Being an Audiophile is primarily about 2 things, your equipment and how it sounds. Each person is unique, what you hear is determined by your ears and your brain, what you enjoy is determined by your preferences and experience. I have frequently sat in a colleagues room or store demonstration room and listened whilst someone told me how great it sounded, but to me it sounded awful.  Long experience trying to like Klipsch or Cyrus electronics comes to mind (separate story told here more than once). I cannot say Klipsch speakers sound terrible, but I can say they do to me. You can measure them until the cows come home, they will still sound terrible to me.
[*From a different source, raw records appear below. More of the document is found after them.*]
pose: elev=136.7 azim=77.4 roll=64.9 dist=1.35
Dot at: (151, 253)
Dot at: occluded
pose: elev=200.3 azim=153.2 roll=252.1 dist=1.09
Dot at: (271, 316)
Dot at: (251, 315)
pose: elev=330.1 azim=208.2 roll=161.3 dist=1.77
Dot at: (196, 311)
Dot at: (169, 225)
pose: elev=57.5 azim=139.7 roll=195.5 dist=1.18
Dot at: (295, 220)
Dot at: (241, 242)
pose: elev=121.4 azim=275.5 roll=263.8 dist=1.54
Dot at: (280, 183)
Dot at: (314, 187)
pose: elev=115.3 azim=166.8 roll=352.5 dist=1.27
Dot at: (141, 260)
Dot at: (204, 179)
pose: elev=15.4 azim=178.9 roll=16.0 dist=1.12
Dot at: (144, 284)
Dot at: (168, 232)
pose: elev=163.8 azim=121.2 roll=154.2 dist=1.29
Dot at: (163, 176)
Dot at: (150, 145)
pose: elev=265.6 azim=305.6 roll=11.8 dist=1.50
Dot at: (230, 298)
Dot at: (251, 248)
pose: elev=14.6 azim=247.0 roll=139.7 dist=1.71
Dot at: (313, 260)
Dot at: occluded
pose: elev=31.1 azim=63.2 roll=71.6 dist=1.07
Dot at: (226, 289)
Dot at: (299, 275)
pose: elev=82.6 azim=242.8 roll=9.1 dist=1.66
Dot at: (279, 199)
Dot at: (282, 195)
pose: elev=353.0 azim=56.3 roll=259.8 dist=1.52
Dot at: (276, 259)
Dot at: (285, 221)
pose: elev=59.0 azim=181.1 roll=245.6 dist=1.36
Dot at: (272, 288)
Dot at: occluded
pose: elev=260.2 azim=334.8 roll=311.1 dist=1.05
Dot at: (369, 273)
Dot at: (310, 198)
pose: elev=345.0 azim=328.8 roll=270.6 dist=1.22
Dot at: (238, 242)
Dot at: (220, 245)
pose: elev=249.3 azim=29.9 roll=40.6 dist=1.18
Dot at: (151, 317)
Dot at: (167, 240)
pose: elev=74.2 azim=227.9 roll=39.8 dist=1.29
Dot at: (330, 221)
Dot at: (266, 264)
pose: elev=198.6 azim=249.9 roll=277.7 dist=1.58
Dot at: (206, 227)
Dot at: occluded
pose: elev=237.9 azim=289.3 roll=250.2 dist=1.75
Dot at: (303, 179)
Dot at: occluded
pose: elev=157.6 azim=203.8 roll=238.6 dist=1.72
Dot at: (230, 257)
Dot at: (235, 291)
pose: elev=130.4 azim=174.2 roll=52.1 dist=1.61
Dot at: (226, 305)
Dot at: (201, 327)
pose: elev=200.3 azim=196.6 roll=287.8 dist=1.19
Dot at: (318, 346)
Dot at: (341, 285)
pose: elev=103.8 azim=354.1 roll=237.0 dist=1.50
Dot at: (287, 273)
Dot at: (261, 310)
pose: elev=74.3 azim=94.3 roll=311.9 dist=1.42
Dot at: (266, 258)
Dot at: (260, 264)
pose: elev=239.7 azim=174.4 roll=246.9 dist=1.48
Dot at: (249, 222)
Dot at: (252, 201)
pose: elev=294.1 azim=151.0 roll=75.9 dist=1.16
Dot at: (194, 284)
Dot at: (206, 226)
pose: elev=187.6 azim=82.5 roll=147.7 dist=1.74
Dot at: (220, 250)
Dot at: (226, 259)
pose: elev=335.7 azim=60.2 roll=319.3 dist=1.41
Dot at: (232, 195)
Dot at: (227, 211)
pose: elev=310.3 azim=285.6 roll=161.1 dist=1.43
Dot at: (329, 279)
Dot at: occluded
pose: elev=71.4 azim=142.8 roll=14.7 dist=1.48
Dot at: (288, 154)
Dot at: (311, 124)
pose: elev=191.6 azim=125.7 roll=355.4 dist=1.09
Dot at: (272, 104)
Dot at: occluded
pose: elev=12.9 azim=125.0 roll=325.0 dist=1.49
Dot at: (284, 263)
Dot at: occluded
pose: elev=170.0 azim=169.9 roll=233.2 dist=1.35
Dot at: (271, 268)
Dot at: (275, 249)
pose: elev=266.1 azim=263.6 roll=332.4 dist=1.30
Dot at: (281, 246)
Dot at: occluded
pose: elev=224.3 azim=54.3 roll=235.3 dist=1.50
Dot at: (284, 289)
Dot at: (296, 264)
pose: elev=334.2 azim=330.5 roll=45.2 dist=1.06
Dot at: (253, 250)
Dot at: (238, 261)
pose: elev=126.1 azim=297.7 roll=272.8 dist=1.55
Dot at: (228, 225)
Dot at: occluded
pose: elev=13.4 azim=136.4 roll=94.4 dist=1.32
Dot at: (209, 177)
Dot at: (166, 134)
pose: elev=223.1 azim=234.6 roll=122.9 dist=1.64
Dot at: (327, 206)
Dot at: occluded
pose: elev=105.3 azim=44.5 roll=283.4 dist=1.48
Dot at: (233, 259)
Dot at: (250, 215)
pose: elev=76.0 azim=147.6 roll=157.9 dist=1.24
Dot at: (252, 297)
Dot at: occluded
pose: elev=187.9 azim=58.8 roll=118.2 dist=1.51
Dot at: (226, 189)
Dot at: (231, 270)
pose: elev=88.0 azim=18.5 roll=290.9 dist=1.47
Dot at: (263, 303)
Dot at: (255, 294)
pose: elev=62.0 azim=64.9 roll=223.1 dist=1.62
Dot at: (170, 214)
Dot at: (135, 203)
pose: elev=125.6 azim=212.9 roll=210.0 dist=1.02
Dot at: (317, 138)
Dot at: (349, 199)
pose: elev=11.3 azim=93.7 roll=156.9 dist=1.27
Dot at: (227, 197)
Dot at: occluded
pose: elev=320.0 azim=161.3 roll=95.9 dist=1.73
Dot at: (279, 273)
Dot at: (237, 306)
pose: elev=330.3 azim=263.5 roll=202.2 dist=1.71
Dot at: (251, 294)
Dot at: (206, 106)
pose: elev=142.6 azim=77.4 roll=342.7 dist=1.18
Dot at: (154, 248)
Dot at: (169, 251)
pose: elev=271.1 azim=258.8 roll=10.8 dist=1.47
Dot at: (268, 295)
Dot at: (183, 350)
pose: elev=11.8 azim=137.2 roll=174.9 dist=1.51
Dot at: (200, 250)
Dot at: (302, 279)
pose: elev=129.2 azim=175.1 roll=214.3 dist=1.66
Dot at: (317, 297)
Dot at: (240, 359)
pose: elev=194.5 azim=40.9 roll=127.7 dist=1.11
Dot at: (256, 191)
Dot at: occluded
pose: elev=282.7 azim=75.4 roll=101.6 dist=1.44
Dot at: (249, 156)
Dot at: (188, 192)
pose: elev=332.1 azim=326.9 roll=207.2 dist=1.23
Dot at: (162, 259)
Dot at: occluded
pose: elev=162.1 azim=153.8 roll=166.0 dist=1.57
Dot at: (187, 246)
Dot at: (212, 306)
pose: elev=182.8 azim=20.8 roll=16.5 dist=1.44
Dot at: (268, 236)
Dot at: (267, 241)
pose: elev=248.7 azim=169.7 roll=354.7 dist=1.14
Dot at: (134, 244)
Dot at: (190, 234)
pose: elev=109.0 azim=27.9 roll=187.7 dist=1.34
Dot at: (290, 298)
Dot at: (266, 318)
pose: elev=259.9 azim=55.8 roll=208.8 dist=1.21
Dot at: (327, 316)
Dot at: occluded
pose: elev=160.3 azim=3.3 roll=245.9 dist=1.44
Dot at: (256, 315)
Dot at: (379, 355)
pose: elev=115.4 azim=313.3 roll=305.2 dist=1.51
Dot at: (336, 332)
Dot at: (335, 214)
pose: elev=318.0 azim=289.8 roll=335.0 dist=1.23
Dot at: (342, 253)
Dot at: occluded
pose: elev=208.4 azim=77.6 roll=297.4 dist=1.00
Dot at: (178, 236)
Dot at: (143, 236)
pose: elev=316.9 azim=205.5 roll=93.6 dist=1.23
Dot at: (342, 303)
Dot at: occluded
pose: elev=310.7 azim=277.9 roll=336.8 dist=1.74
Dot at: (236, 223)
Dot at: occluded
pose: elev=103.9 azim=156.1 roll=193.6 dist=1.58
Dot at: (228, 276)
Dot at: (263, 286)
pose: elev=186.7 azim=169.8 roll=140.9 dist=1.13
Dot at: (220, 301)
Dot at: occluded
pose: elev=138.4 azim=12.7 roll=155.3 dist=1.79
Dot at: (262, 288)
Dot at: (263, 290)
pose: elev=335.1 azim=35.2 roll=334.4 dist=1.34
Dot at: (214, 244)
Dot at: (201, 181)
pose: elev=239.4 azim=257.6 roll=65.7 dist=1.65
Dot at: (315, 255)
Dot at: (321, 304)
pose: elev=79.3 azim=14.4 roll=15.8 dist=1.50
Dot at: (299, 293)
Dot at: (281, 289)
This pastime is all about finding an illusion,( the Beatles or Bach are not playing music in your lounge room tonight), that you like. Someone telling you that  a different illusion sounds better or measures better is completely pointless. Trying to be completely objective about something that is essentially subjective is not scientific.

@jtucker

"We don’t know what we don’t know"

Exactly. Our hearing acuity is much more complex than current science can define.

Not just cables but components as well. Great measurements can only get you so far, then the rest is an art of trying different things to improve the sonics. If we can measure what good sonics sound like, we’d have fatter bank accounts.

+1 @henry53  for:

"Trying to be completely objective about something that is essentially subjective is not scientific."

 

"What are we objectivists missing?"

Plenty, including some of the most important parts.

 

"I figure subjectivists are like religious people and objectivists are the scientists. There is no proof that a new cable, silver fuse, etc improves the sound, but they believe it does As @djones51 said, until you take vision out of any audio testing, there's going to be bias."

mrskeptic, you are assuming objectivists are scientists.  Bad assumption.  Both are subjectivists.  What is subjective about science?  Too much blind faith in current knowledge.  In audio, that is that the equations are good enough to measure everything, and if it can be measured by current knowledge, then it cannot exist.

Real world, unrelated example that I've brought up before.  Kepler's laws of planetary motion could predict the motion of all the planets--except Mercury.  Why?  The mass of the Sun is so great in comparison to mercury that you need to make relativistic corrections (ie Einstein's general relativity theory) to get accurate predictions for mercury.  Newton's theories work fine for the other planets, and Kepler used Newton's work to predict planetary motion of most planets.

The point?  Blind faith in science is a form of religion.  If Newton's equations (via Kepler in this case) can be limited to specific parameters, then show me the person smarter than Newton that has all the answers.

If anyone thinks that science is some objective monolith without emotional decision making, then they are showing the same blind faith that people today think is reserved for religion.

You can hear things that the physics of sound does not model.  And with current knowledge, cannot model.